In this paper, the modulus constraint is used to retrieve the scale factors that are responsible for the nonlinearity of Kruppas equations. In the case of constant intrinsic parameters, each pair of images identifies a pair of 3D points at infinity whose coordinates are expressed in terms of the scale factors we are looking for. By enforcing the coplanarity constraint on these points, a set of quintic bivariate equations is obtained for each triplet of images. Once the scale factors are calculated, the problems of retrieving the plane at infinity and solving Kruppas equations become straightforward and linear.

Localization of 2D Cameras in a Known Environment Using Direct 2D-3D Registration

In this paper we propose a robust and direct 2D-to-3D registration method for localizing 2D cameras in a known 3D environment. Although the 3D environment is known, localizing the cameras remains a challenging problem that is particularly undermined by the unknown 2D-3D correspondences, outliers, scale ambiguities and occlusions.

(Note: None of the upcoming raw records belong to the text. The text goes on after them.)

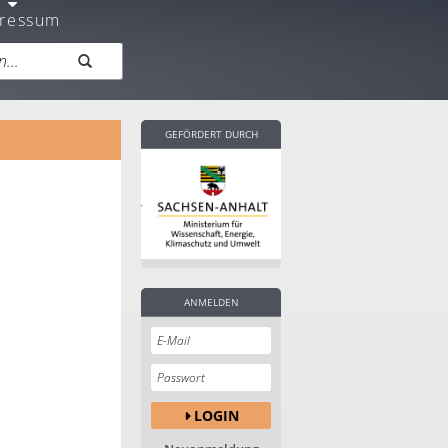
ressum
GEFÖRDERT DURCH
ANMELDEN
LOGIN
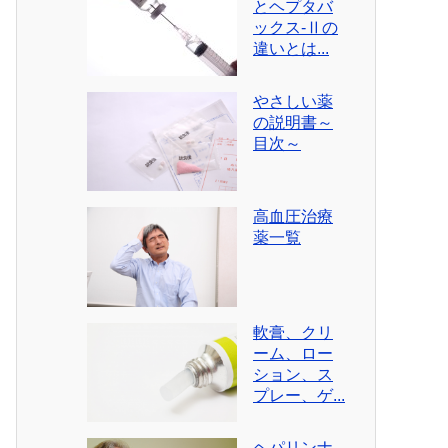
とヘプタバ
ックス-Ⅱの
違いとは...
やさしい薬
の説明書～
目次～
高血圧治療
薬一覧
軟膏、クリ
ーム、ロー
ション、ス
プレー、ゲ...
ヘパリンナ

Once the cameras are localized, the Structure-from-Motion reconstruction obtained from image correspondences is refined by means of a constrained nonlinear optimization that benefits from the knowledge of the scene. We also propose a common optimization framework for both localization and refinement steps in which projection errors in one view are minimized while preserving the existing relationships between images. The problem of occlusion and that of missing scene parts are handled by employing a scale histogram while the effect of data inaccuracies is minimized using an M-estimator-based technique.